My noble friend speaks with great authority and experience. He is right to urge us to move as quickly as we can, given the statements that he quoted from the Home Secretary, which were made before the last election under the previous Government, about every day that goes by without these powers. A process has been set out here and the Prime Minister and the Home Secretary have been very clear that because of the importance of taking people with us and, as far as possible, being able to bring this forward in a cross-party way—not just cross-party, but of course including the Cross-Benchers in this House—we ought to be seen to be going through a very thorough process. That involves basing it on the Intelligence and Security Committee, the Anderson report, the RUSI report which is to come and the debates that have been scheduled ahead of time in both Houses before the Recess. There will then be a period to reflect on that over the Recess and the Government can then come forward with a draft Bill that I hope, because it has been deliberated over, will not be subject to the type of criticism that the noble Lord, Lord Blencathra, levelled at the previous Bill. On the basis of that, one might therefore hope or think that the period of time for pre-legislative scrutiny might be shortened, and that the period of time for scrutiny through the House might be quicker than it otherwise would have been had it not been for all the evidence, reports and consideration that have gone before.

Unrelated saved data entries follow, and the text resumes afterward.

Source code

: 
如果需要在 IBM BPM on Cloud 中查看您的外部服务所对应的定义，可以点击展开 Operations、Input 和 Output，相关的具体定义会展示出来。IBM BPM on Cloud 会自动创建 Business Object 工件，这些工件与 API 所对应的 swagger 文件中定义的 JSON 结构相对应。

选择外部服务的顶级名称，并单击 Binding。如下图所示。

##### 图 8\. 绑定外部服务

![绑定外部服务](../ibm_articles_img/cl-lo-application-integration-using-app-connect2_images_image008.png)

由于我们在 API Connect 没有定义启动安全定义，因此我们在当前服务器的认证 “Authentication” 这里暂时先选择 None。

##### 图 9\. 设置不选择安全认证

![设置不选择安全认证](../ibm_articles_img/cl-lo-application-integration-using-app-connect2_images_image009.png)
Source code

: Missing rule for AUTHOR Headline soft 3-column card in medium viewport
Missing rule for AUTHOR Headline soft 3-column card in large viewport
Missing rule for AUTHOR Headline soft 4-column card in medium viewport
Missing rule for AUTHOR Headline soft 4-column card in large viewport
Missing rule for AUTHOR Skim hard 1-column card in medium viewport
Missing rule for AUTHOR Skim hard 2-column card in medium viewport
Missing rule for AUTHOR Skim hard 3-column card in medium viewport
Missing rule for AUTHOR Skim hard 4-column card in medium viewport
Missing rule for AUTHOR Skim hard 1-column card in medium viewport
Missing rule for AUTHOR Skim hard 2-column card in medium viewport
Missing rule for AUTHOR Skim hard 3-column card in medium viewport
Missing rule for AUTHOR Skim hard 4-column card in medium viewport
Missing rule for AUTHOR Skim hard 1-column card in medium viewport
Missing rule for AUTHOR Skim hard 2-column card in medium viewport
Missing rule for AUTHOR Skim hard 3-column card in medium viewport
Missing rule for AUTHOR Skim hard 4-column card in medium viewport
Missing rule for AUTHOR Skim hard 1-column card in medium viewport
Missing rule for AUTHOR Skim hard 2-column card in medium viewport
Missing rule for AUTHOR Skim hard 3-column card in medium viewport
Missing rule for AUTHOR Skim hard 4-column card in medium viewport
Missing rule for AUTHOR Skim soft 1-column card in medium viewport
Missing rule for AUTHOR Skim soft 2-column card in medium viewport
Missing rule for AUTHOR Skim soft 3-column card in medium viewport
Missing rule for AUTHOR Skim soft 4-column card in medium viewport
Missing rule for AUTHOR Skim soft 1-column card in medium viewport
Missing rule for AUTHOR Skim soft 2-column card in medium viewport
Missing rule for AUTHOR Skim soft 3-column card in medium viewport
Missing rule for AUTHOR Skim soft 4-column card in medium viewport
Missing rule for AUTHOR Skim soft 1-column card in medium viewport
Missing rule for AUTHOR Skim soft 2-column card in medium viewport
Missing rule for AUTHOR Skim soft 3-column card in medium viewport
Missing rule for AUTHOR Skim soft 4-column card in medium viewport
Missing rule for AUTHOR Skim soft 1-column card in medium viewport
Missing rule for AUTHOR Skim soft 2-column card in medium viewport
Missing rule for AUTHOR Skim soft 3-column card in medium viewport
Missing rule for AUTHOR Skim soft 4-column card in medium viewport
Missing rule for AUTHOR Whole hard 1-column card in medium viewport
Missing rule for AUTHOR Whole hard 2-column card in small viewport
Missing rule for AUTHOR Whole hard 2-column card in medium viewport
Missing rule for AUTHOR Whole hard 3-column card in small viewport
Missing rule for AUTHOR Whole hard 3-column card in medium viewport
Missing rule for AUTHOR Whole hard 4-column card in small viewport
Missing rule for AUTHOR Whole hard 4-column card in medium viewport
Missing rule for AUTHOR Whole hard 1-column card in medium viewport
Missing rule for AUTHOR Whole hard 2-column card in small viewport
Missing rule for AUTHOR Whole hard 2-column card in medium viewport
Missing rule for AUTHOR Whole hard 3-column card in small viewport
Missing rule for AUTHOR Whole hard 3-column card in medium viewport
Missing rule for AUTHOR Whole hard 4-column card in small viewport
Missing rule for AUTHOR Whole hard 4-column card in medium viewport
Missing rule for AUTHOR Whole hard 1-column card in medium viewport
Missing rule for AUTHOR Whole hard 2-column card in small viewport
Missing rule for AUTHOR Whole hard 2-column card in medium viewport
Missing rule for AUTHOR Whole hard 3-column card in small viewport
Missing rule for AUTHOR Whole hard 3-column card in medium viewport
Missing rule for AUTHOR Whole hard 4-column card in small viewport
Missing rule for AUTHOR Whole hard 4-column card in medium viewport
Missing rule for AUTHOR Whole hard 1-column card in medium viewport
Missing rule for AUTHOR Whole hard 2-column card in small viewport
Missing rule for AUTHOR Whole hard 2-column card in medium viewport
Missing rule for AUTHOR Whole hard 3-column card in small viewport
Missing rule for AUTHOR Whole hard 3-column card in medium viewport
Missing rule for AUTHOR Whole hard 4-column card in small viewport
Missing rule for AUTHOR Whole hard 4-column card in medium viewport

I know my noble friend will not accept that answer fully but I hope he will accept that it is an answer and a position which we have taken with great care and consideration to ensure that, as we progress down this path towards reform and to new legislation, which will go much beyond RIPA’s sunset at the end of 2016, we will carry people with us, that it will be better legislation as a result, and that we will progress down that road in a position of trust between those who carry out those duties and the citizens of this country—
My Lords, I am reluctant to delay us on an evening when there are some transport problems, but it may have slipped the Minister’s mind that I asked him a question concerning how the Government slipped through powers giving themselves the right to hack into computers and phones without any reference to or discussion in Parliament.
I will check again in the record but I am pretty sure that the answer was that the powers to which the noble Lord referred have been laid before Parliament but will of course have to be approved by Parliament. An approval process will have to be gone through before they can come into effect. While I am looking at my notes, I can save my colleagues from the Home Office a letter by saying that the Interception of Communications Commissioner’s report, published in March 2015, said that there were 2,795 interception warrants in 2014, compared to 2,760 in 2013 and 3,372 in 2012.
Once again, I thank noble Lords for their contributions to this debate. It has been incredibly valuable and I will make sure that it is drawn to the personal attention of my right honourable friend the Home Secretary when the Official Report is prepared.